DELTA VARIANT SICKENS U.S. ECONOMY

Earlier this year, economists’ vision for September 2021 was bright: the vast majority of people would be vaccinated, schools would fully reopen across the country, and retail, travel, and face-to-face service businesses would bloom again… and the work-at-home millions would be commuting back to their offices. 
Now, thanks to the media fear of COVID’s Delta variant and politicians’ demonic COVID War mandates, schools are uncertain about how, or even whether, to bring students back. Corporations are pushing back employees’ return to the office into next year (see related articles). Retailers are requiring masks again, travelers are pausing their plans, and events that had been rescheduled are postponed yet again.
The omens are dark. Consumer sentiment has plummeted to its lowest point in a decade, according to a 27 August University of Michigan survey.
Instead of adding about a million jobs as it did in each of June and July, in August the economy tacked on a meager 235,000 (see related story). 
In mid-July, the number of tourists visiting Hawaii reached 90 percent of pre-COVID volumes; six weeks later, the state’s governor told potential visitors not to come.
Over the same period, attendance at movie theaters plunged from near-2019 levels to about half that.
A shortage of building materials has hobbled the construction industry and a scarcity of computer chips has shuttered auto plants from Detroit to Italy to Shanghai.
In late June, Oxford Economics had forecast 7.5-percent growth for the U.S. economy this year; in late August, it whittled the number to 6 percent. 
Goldman Sachs had pegged this year’s expansion at 6 percent but has now cut the number to 5.7 percent. However, it also bumped up its 2022 outlook from 4.6-percent growth to 4.7.
“Nothing is worse than dashed hope,” chief economist Constance Hunter at KPMG said to the WSJ.
“You thought, ‘My kids are back in school, I can go back to work.’ But now that’s very much in question,” she added.
TRENDPOST: In August, at least 1.5 million Americans refused to look for work out of fear of the Delta virus, the U.S. labor department reported. Despite the demand for workers in many business sectors, the U.S. economy is still 5.3 million jobs short of the number it supported in February 2020.

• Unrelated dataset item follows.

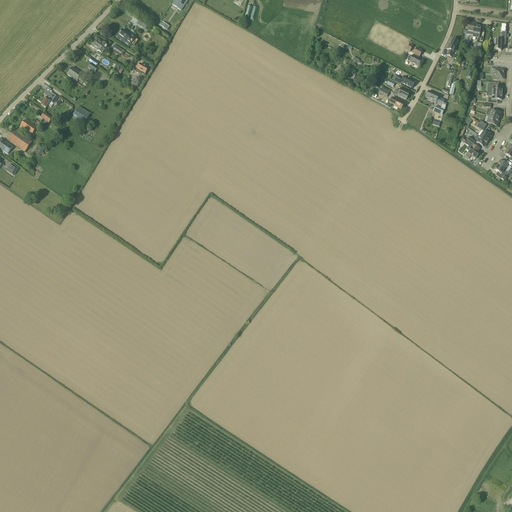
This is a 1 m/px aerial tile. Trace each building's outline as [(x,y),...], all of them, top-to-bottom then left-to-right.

Thus, until the workforce picks up, economies will stay down. It is simple math: the less people working, the less money they spend. The more they earn, the more they spend.
And today, the U.S. Census Bureau reported that the number of people employed with full-time jobs plunged by 13.7 million last year… registering the sharpest decline in this data since 1967, when the agency began tracking this data.
Making matters worse, and again, an inflation reality, while prices keep rising, median household income decreased 2.9 percent to $67,500 between 2019 and 2020, the Census Bureau reported.